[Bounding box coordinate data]
== == ==
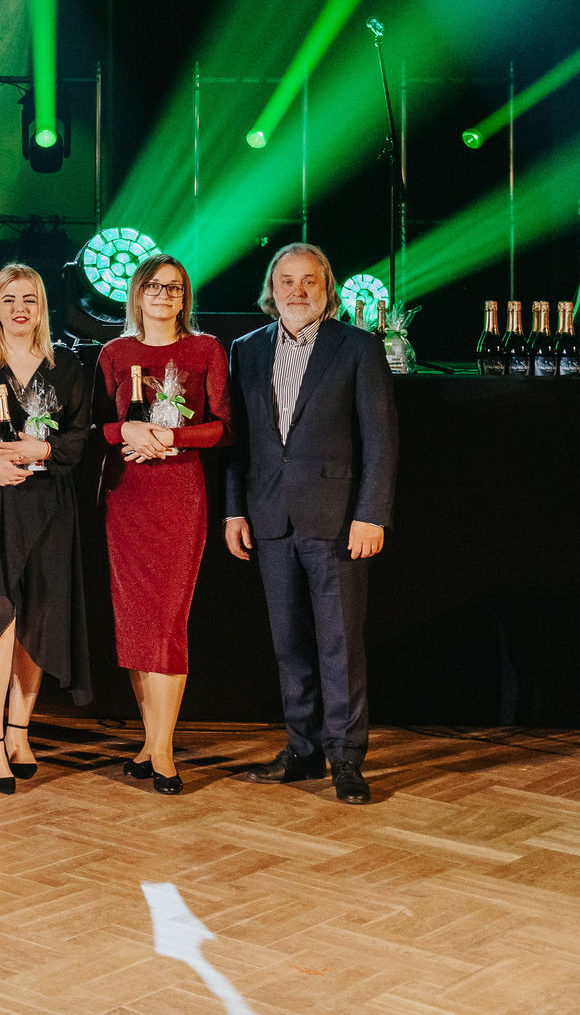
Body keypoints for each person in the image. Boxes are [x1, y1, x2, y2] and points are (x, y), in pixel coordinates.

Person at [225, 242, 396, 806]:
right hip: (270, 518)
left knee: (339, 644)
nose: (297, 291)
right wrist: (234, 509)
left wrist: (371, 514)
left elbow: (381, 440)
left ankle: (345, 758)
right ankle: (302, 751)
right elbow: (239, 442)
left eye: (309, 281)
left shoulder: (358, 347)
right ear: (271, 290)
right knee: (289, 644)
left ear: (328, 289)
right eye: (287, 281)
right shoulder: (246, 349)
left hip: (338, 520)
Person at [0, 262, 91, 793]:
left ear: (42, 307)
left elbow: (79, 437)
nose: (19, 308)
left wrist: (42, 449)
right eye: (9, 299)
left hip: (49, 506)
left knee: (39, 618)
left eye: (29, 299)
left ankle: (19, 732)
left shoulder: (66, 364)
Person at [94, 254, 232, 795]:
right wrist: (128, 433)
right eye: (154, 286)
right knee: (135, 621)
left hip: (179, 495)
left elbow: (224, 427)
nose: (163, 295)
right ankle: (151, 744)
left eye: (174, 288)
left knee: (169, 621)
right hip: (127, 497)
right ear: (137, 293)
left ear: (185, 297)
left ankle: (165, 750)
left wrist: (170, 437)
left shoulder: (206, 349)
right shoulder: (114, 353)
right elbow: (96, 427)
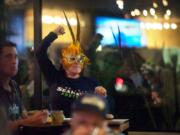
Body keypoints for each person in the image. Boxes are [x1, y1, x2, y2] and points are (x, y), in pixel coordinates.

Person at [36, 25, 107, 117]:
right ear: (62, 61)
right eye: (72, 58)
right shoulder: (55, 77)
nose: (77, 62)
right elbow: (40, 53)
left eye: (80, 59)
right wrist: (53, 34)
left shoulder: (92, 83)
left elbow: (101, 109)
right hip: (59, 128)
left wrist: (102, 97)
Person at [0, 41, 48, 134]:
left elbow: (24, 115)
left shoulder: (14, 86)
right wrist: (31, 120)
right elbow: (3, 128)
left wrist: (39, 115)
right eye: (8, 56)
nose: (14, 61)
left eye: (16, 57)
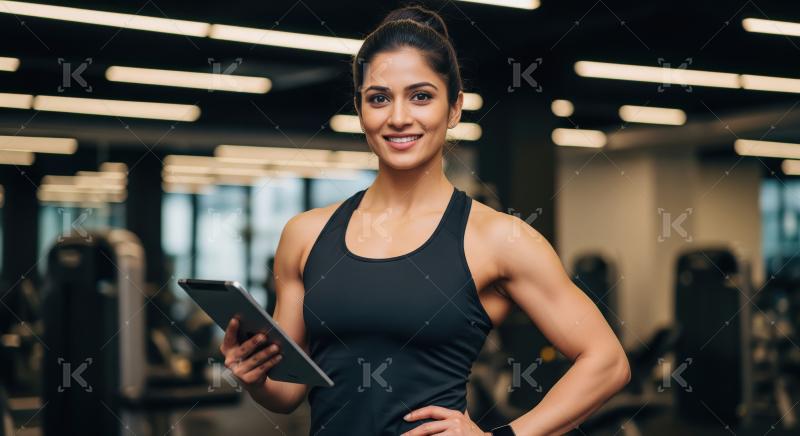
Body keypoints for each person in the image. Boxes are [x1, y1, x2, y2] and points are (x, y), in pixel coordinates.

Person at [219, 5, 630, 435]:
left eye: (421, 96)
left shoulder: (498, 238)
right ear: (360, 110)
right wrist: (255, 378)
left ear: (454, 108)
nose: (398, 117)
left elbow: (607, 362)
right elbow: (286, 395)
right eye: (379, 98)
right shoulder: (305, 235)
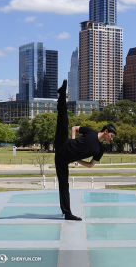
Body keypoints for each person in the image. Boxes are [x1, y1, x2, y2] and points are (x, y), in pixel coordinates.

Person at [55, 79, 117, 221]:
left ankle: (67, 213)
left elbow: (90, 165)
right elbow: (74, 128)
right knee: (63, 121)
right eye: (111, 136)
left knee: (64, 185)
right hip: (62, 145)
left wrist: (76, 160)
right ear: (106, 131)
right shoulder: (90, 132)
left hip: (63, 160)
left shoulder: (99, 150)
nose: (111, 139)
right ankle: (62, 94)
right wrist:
== == ==
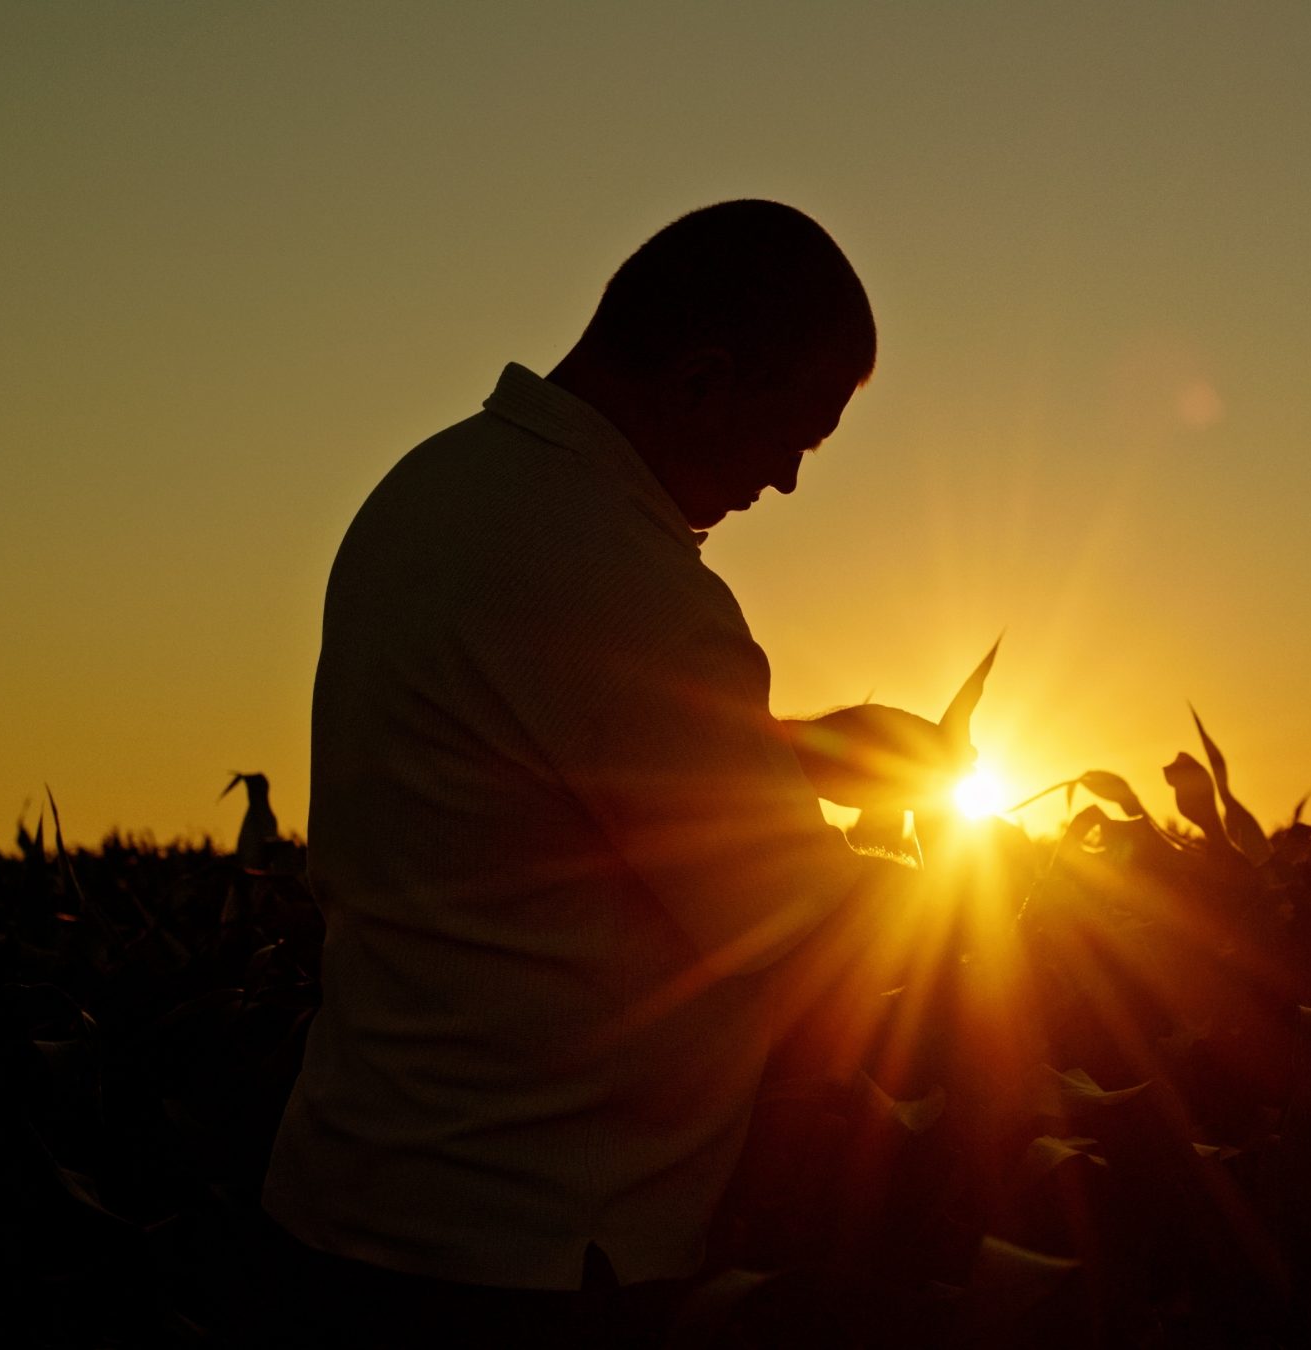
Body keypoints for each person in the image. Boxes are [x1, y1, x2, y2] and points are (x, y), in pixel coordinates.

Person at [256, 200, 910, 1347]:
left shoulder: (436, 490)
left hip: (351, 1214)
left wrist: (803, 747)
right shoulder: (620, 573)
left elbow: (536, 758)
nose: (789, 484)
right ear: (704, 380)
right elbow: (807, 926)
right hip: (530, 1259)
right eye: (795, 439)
== == ==
Exercise objective>
All lines above from the one holding "right shoulder: (620, 573)" to the one holding "right eye: (795, 439)", inclusive, are to be copied exactly; no other line is wanted.

Expected output>
right shoulder: (620, 573)
left elbow: (536, 758)
nose: (789, 484)
right ear: (704, 380)
right elbow: (807, 926)
right hip: (530, 1259)
right eye: (795, 439)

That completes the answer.